Event Details:
About the event: Nuclear weapons have long been considered as one of international society’s most preeminent status symbols. That is, nuclear weapons have long been viewed as signaling a state’s military strength, technological prowess, and their association with the highest status actors in the world. This idea of “nuclear prestige” has shaped how academics and policymakers think about the causes of proliferation, nonproliferation strategies, and the utility of nuclear modernization. In this article, I argue that nuclear weapons have never been collectively recognized by the international community as a status symbol. Drawing on the sociology of fashion, I offer a theory of status symbol emergence and collapse. I demonstrate that nuclear weapons failed to emerge as a status symbol because of global opposition and divided superpower messaging over the meaning of the bomb. I test my argument with a case study of contestation over the meaning of the bomb between 1945 and 1968 and pair it with a sentiment text analysis of how the international community has spoken about the bomb in United Nations General Debate speeches (1946 – 2020). This article has implications for how we think about the effectiveness of the nonproliferation regime, racialized dynamics in international politics, and the nature of status symbols.

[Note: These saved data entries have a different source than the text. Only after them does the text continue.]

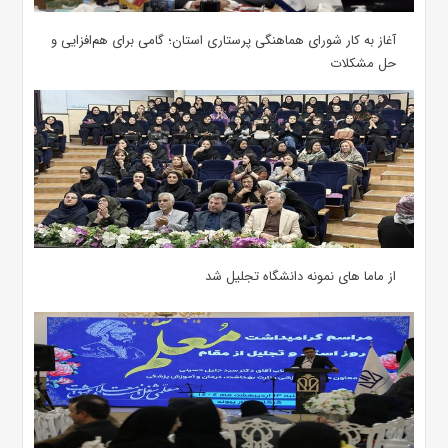
آغاز به کار شورای هماهنگی پرستاری استان؛ گامی برای هم‌افزایی و
حل مشکلات
از ماما های نمونه دانشگاه تجلیل شد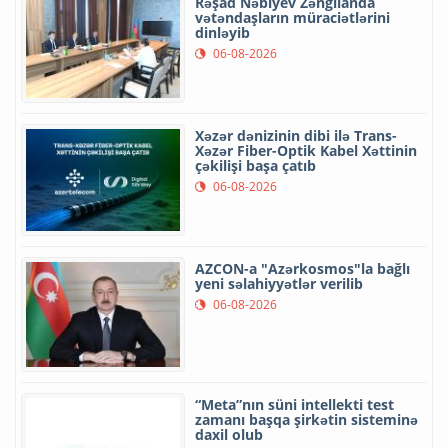
Rəşad Nəbiyev Zəngilanda
vətəndaşların müraciətlərini
dinləyib
06-08-2026
Xəzər dənizinin dibi ilə Trans-
Xəzər Fiber-Optik Kabel Xəttinin
çəkilişi başa çatıb
06-08-2026
AZCON-a "Azərkosmos"la bağlı
yeni səlahiyyətlər verilib
06-08-2026
“Meta”nın süni intellekti test
zamanı başqa şirkətin sisteminə
daxil olub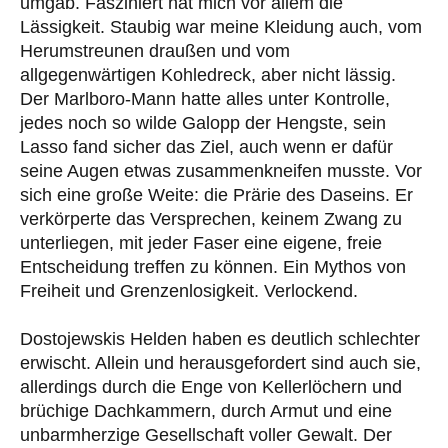
umgab. Fasziniert hat mich vor allem die
Lässigkeit. Staubig war meine Kleidung auch, vom
Herumstreunen draußen und vom
allgegenwärtigen Kohledreck, aber nicht lässig.
Der Marlboro-Mann hatte alles unter Kontrolle,
jedes noch so wilde Galopp der Hengste, sein
Lasso fand sicher das Ziel, auch wenn er dafür
seine Augen etwas zusammenkneifen musste. Vor
sich eine große Weite: die Prärie des Daseins. Er
verkörperte das Versprechen, keinem Zwang zu
unterliegen, mit jeder Faser eine eigene, freie
Entscheidung treffen zu können. Ein Mythos von
Freiheit und Grenzenlosigkeit. Verlockend.
Dostojewskis Helden haben es deutlich schlechter
erwischt. Allein und herausgefordert sind auch sie,
allerdings durch die Enge von Kellerlöchern und
brüchige Dachkammern, durch Armut und eine
unbarmherzige Gesellschaft voller Gewalt. Der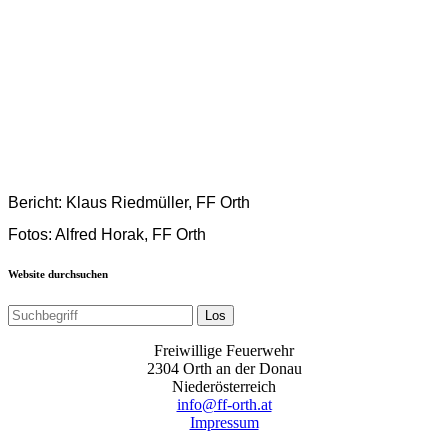
Bericht: Klaus Riedmüller, FF Orth
Fotos: Alfred Horak, FF Orth
Website durchsuchen
Los
Freiwillige Feuerwehr
2304 Orth an der Donau
Niederösterreich
info@ff-orth.at
Impressum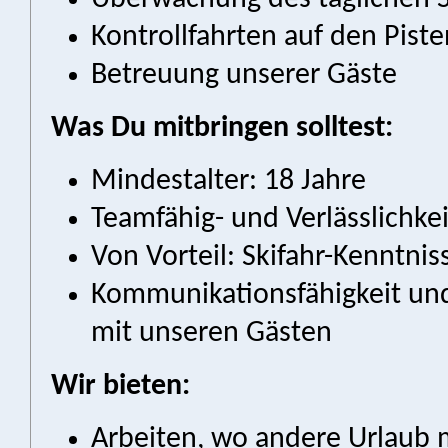
Kontrollfahrten auf den Pist
Betreuung unserer Gäste
Was Du mitbringen solltest:
Mindestalter: 18 Jahre
Teamfähig- und Verlässlichkei
Von Vorteil: Skifahr-Kenntnis
Kommunikationsfähigkeit und
mit unseren Gästen
Wir bieten:
Arbeiten, wo andere Urlaub 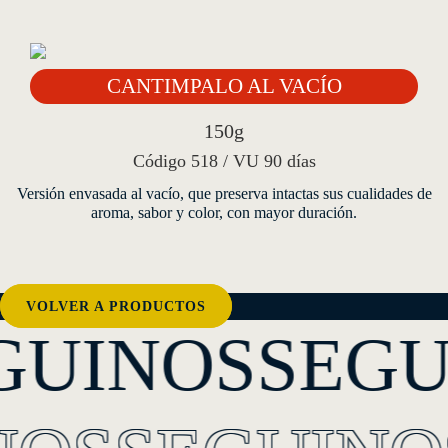
CANTIMPALO AL VACÍO
150g
Código 518 / VU 90 días
Versión envasada al vacío, que preserva intactas sus cualidades de
aroma, sabor y color, con mayor duración.
VOLVER A PRODUCTOS
GUINOS
SEGU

About the speaker: Kevin Bustamante is the Macarthur Hennessey Postdoctoral Fellow at Stanford University's Center for International Security and Cooperation. He was previously a postdoctoral fellow at the University of Notre Dame where he earned his PhD in August 2024. His research agenda centers around questions of international security and racism, with a focus on nuclear politics. His work has been published in Security Studies and his book project examines the transformation of dominant racial ideas over the last two centuries.